## Excerpt to read
Glossary (in order of appearance):
Espanola, New Mexico: Small town in the South Western state of New Mexico in the US. Trivia fact: Yogi Bhajan had his headquarters there. New Mexico is also the site of the first nuclear test and infamous for UFO sightings.
Mahabharata, Jaya: Names for the Mahabharata, the epic about which I am writing for a year.
Matthew: One of the Christian gospels.
Drona: Preceptor of the Kauravas and Pandavas. Slighted by Drupada.
Drupada: King of the Pancalas. Father of Draupadi, the wife of the five Pandavas.
Ekalavya: Tribal prince, perhaps the most talented bowsman in the world. Drona first rejected him and then asked for his thumb as Guru Dakshina, the offering to one’s guru.
Karna: Oldest Pandava, born in questionable circumstances and was abandoned by his mother Kunti (also the birth mother of three of the five Pandavas). Brought up by a charioteer, becomes Duryodhana’s right hand man.
Draupadi: Wife of the five Pandavas whose hand was won by Arjuna.
Krishna: Eighth avatar of Vishnu, dear friend and charioteer of Arjuna.
Visvarupa: The cosmic view of Krishna as the lord of the universe.
Yudhisthira: Oldest of the official Pandavas, born to Kunti and Yama/Dharma, the god of Death. known for his honesty and uprightness.
Duryodhana: Oldest of the Kauravas, man of great appetites and great generosity.
Arjuna: Youngest of Kunti’s children, born to Kunti and Indra, the king of the gods. Greatest warrior of all.
Gandhi: M.K. Gandhi, iconic figure, leader of the Indian independence struggle.
Kisa Gotami: Orphaned woman whose child is killed by a snake. One of the Buddha’s first female disciples.
Buddha: Siddhartha Gautama, the Buddha. Best known Indian ever.
Trishanku: King who wants to ascend to heaven in his own body. Fails big time.
Ravana: Bad guy in the other great itihasa, the Ramayana.
Ultimatum Game: Important game in behavioral economics.
Kurukshetra: site of the great battle in the Mahabharata.

## Exercises to complete
a. Return the stretch of the glossary from "Ekalavya: Tribal prince, perhaps" through "right hand man.", copied word for word.
b. According to the glossary, whose headquarters was located in Espanola, New Mexico?
c. List every figure the glossary identifies as a child of Kunti.
The stored items presented next are separate material and have no connection to the glossary.

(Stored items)
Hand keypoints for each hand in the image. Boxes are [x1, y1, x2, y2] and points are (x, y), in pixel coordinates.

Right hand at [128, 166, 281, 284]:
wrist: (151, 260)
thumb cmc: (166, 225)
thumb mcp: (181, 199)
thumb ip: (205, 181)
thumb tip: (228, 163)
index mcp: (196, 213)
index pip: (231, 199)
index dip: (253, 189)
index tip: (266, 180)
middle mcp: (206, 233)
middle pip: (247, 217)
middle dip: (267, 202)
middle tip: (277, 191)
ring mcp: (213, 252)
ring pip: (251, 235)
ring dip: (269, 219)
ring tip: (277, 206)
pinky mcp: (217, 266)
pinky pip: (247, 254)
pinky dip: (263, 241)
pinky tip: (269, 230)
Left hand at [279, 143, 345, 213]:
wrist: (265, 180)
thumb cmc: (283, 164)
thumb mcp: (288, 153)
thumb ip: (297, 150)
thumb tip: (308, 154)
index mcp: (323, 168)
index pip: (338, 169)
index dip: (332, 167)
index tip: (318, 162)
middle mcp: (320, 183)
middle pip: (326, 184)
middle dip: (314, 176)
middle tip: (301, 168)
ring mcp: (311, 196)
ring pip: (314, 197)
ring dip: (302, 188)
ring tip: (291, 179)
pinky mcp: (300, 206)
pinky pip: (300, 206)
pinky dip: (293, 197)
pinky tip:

## Answers to this exercise
a.
Ekalavya: Tribal prince, perhaps the most talented bowsman in the world. Drona first rejected him and then asked for his thumb as Guru Dakshina, the offering to one’s guru.
Karna: Oldest Pandava, born in questionable circumstances and was abandoned by his mother Kunti (also the birth mother of three of the five Pandavas). Brought up by a charioteer, becomes Duryodhana’s right hand man.

b. Yogi Bhajan's

c.
Karna
Yudhisthira
Arjuna